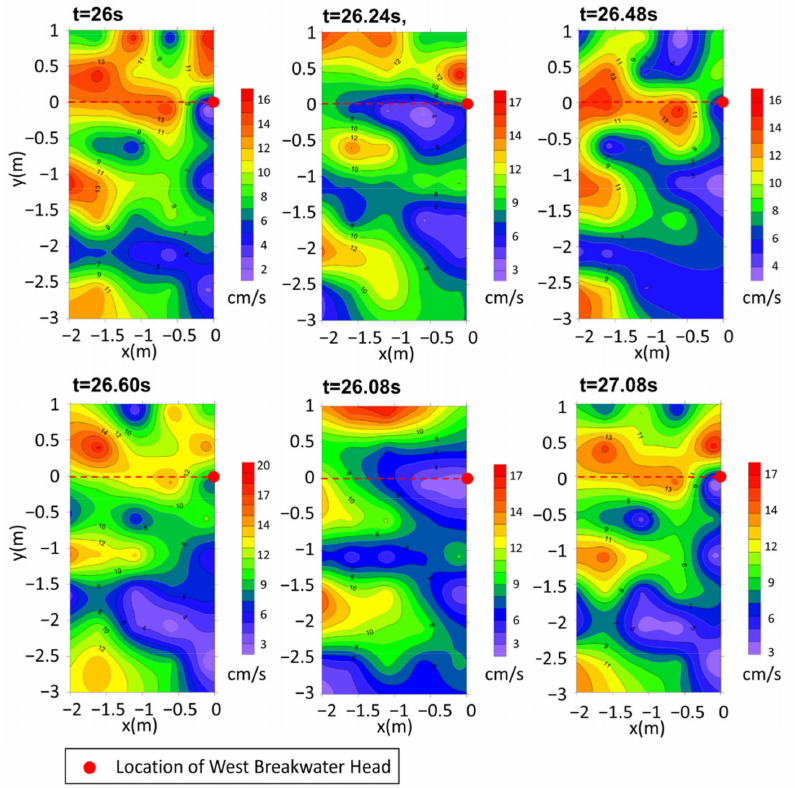
Figure 25. U at west side of West Breakwater under the action of typhoon waves (z = − 15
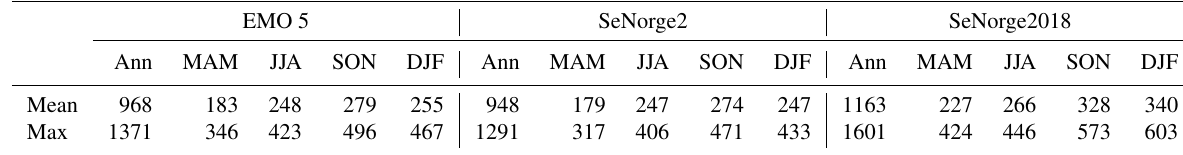
Table 6. Overview of EMO-5, seNorge2, and seNorge2018 datasets based on the common period 1990–2015 [mm]. The order of calculation is first to calculate the parameters (mean, maximum) for the grids, followed by the mean over the resulting grid.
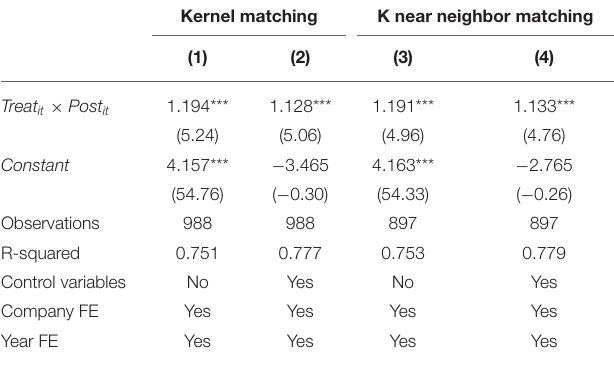
TABLE 5 | Regression results of PSM-DID.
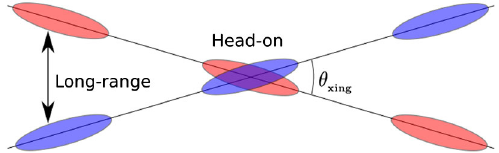
FIG. 1. Illustration of the crossing of beam 1 and beam 2 at the IPs in circular colliders (not to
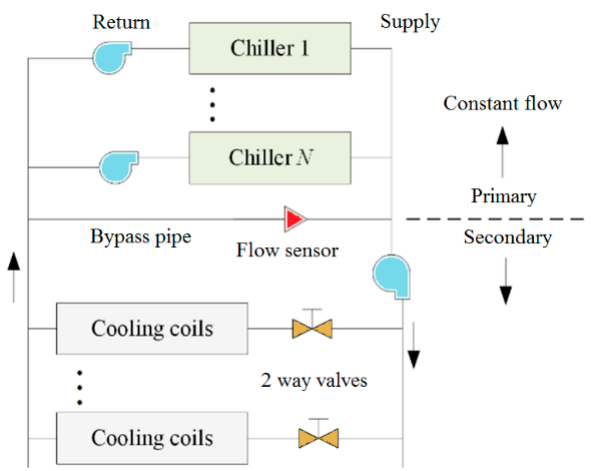
Figure 1. Single-line diagram of a conventional multi-chiller plant.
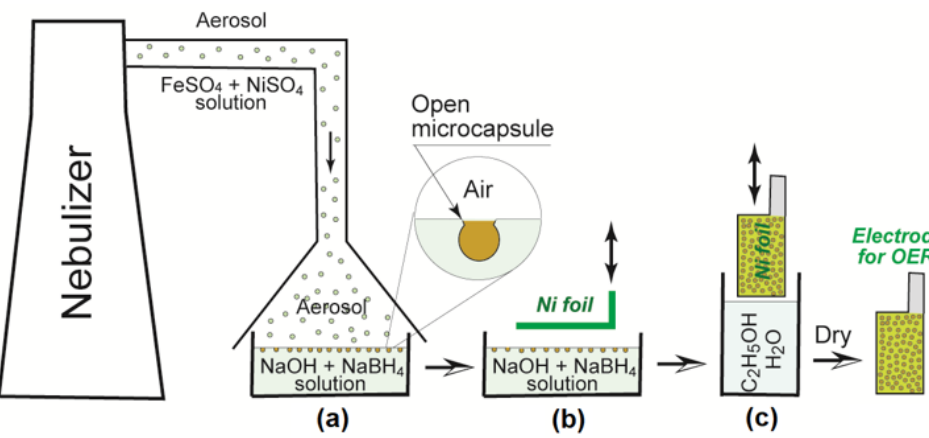
Figure 1. Schematic representation of the operations sequence in the preparation of microcapsules with walls of Ni(II) and Fe(III) double hydroxide: ( a )—the stage of surface treatment of a NaOH and NaBH 4 mixture solution with microdroplets of an aerosol from a mixture solution of NiSO 4 and FeSO 4 ; ( b )—transferring stage of a microcapsules array to the nickel foil surface according to the LS method; ( c )—the stage of sample washing with distilled water and ethyl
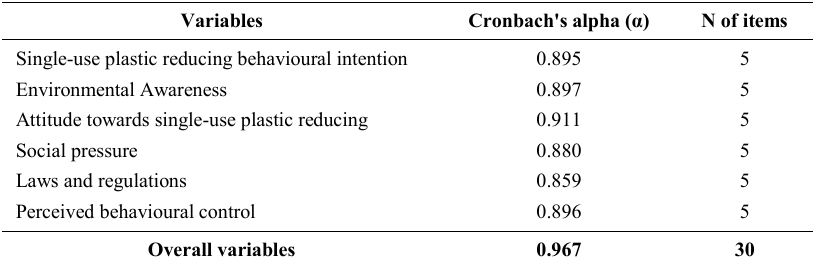
Table 1. Reliability Statistics.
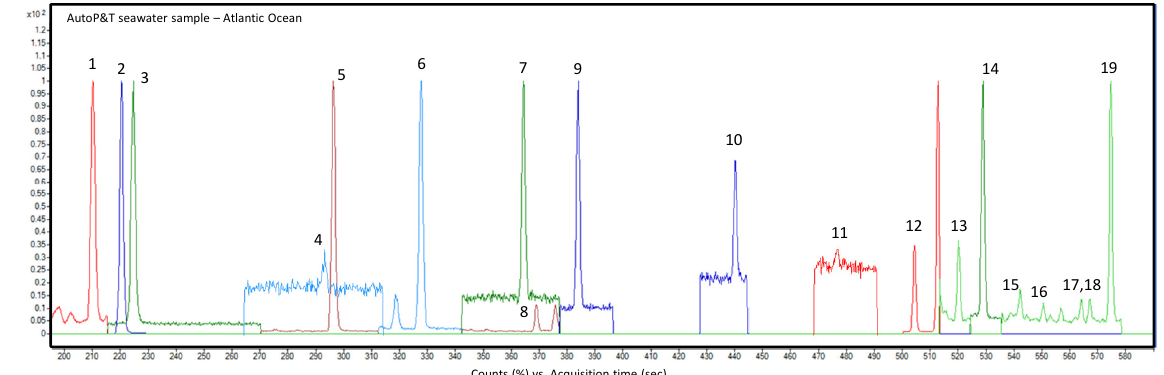
Figure 2. Example Atlantic Ocean seawater chromatogram obtained using the AutoP&T with extracted ions individually scaled. Compound names of peak labels are listed in Table 1.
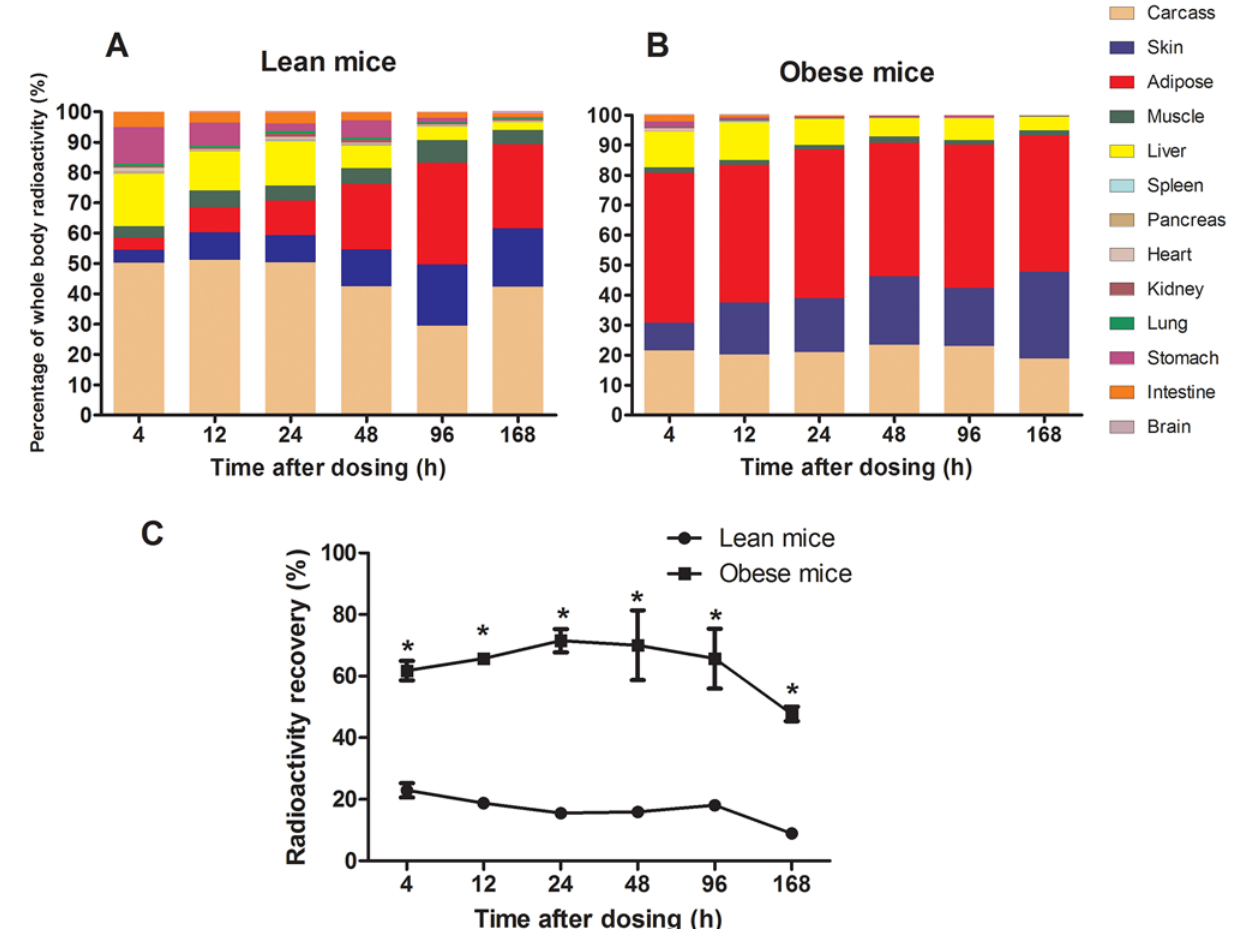
Fig 1. Whole body distribution (%) of 14 C-label in various organs/tissues from lean mice (A) and obese mice (B). The mean recovery (%) of the oral dose of 14 C-label at various time points in the whole body of lean and obese mice (C). The total amount of 14 C-label per organ/tissue was calculated based on the concentration data and the total organ/tissue weight. The total 14 C-label contents in the tissues and carcasses were summed to calculate the whole body total content and the recovery. The data for each organ/tissue are presented as a percentage of the whole body total radioactivity at each time point, and the values are presented as the mean ± SEM (n = 3). Asterisks ( * ) indicate significant differences between lean and obese mice at a particular time point ( P <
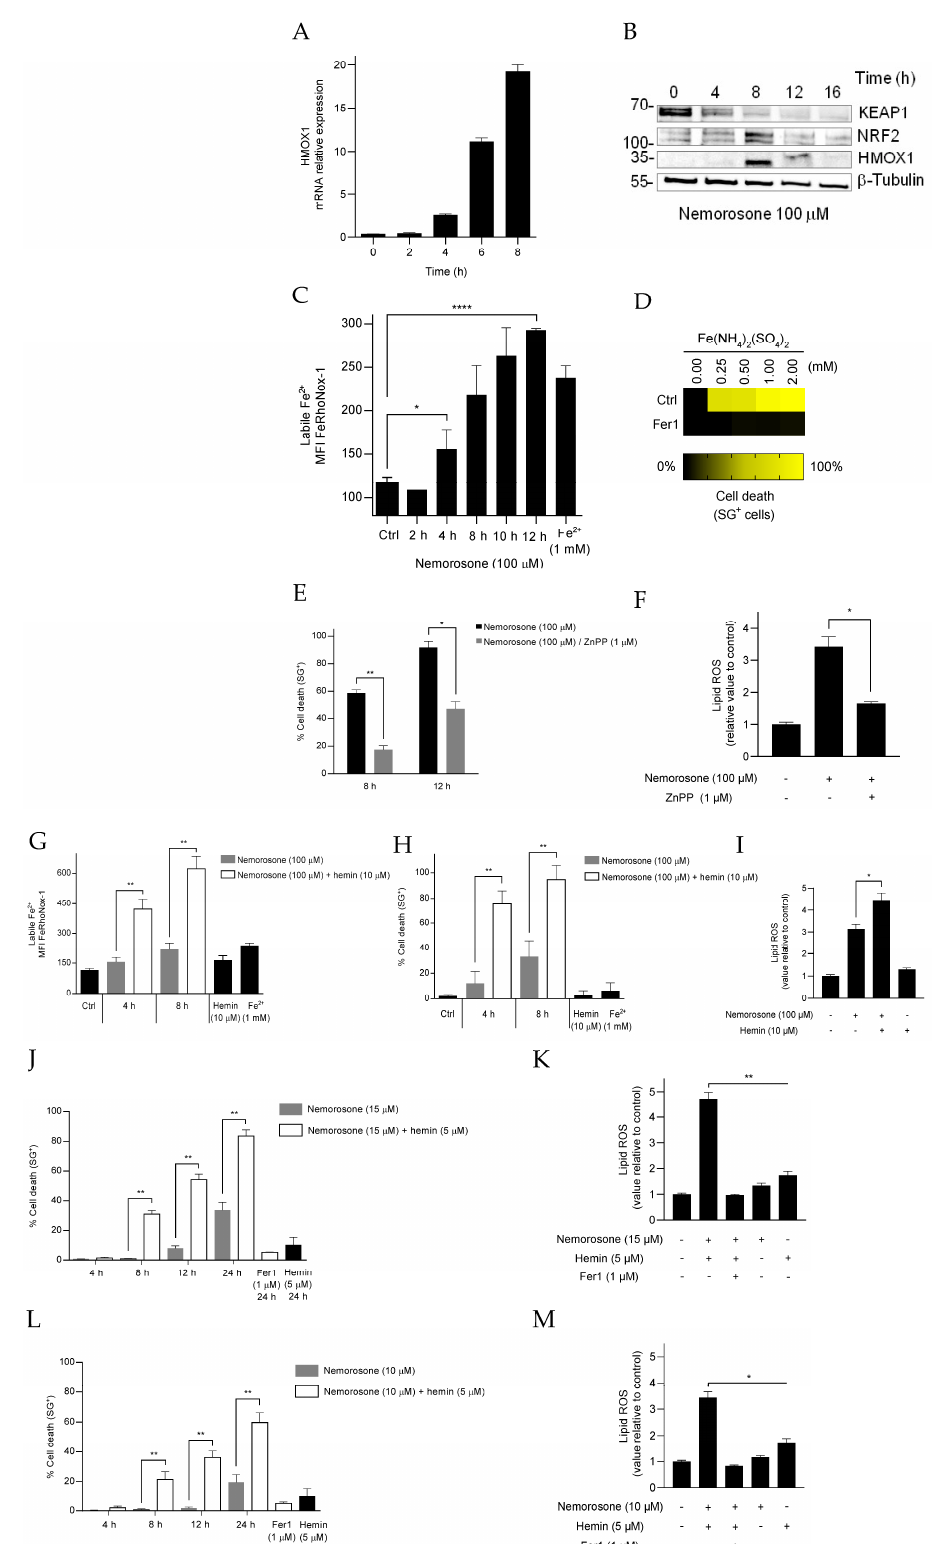
Figure 5. Nemorosone-induced ferroptosis in HT1080 cells involves excessive activation of HMOX1. ( A ) Relative HMOX1 expression at mRNA level in HT1080 cells following nemorosone treatment (100 μ M) at different time points. ( B ) Western blot showing KEAP1, NRF2, and HMOX1 modulation in HT1080 cells after treatment with nemorosone (100 μ M). ( C ) Cellular levels of labile Fe 2+ , deter- mined by flow cytometry using FeRhoNox-1 dye, at different time points, after nemorosone treat- ment (100 μ M). Measurements were performed in live HT1080 cells (SytoxBlue-negative cells). Fer- rous ammonium sulfate [Fe(NH 4 ) 2 (SO 4 ) 2 ] was used as a control (2 h, 1 mM). MFI is the median flu- orescence intensity of the fluorophore. ( D ) Heatmap showing the sensitivity to cell death of HT1080 cells treated with different concentrations of Fe(NH 4 ) 2 (SO 4 ) 2 in the presence or absence of Fer1 (1 μ M), assessed using SytoxGreen dye. ( E ) Percentage of cell death induced by nemorosone (100 μ M) in the presence or absence of ZnPP (1 μ M), assessed using SytoxGreen dye. ( F ) Analysis using flow cytometry of the C11-BODIPY lipid peroxidation sensor in live HT1080 cells (DRAQ7-negative cells) after 8 h of treatment with nemorosone (100 μ M) in the presence or absence of ZnPP (1 μ M). ( G ) Cellular levels of labile Fe 2+ , determined by flow cytometry using FeRhoNox-1 dye, in response to nemorosone (100 μ M), in the presence or absence of hemin (10 μ M). Measurements were performed in live HT1080 cells (SytoxBlue-negative cells). Ferrous ammonium sulfate was used as a control (2 h, 1 mM). MFI is the median fluorescence intensity of the fluorophore. ( H ) Percentage of cell death induced by nemorosone (100 μ M) in the presence or absence of hemin (10 μ M) in HT1080 cells, assessed using SytoxBlue dye. ( I ) Analysis using flow cytometry of the C11-BODIPY lipid peroxi- dation sensor in live HT1080 cells (DRAQ7-negative cells), following 8 h of treatment with nem- orosone (100 μ M), in the presence or absence of hemin (10 μ M). ( J , L ) Percentage of cell death at different time points induced by nemorosone 15 and 10 μ M, respectively, alone and in combination with hemin (5 μ M). Cell death was assessed using SytoxGreen dye. ( K , M ) Analysis using flow cy- tometry of the C11-BODIPY lipid peroxidation sensor in live HT1080 cells (DRAQ7-negative cells) after treatment with nemorosone 15 and 10 μ M, respectively, alone and in combination with hemin (5 μ M) for 4 h. The combined results of 2 or 3 separate experiments are presented for ( C – M ). All quantitative data are shown as mean ± SD. * p < 0.05, ** p < 0.01, and **** p < 0.0001 determined by unpaired Student’s t -test. 4. Discussion In the current work, nemorosone, a phytochemical isolated from the floral resin of the C. rosea plant, was identified to induce ferroptosis in fibrosarcoma and neuroblastoma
⁂
Required action | Where pictures appear, drop them, and reproduce exactly only the lines running from the beginning of the data to the line that contains "FIG. 1. Illustration", inclusive.

Response to the exercise |
Figure 25. U at west side of West Breakwater under the action of typhoon waves (z = − 15
Table 6. Overview of EMO-5, seNorge2, and seNorge2018 datasets based on the common period 1990–2015 [mm]. The order of calculation is first to calculate the parameters (mean, maximum) for the grids, followed by the mean over the resulting grid.
TABLE 5 | Regression results of PSM-DID.
FIG. 1. Illustration of the crossing of beam 1 and beam 2 at the IPs in circular colliders (not to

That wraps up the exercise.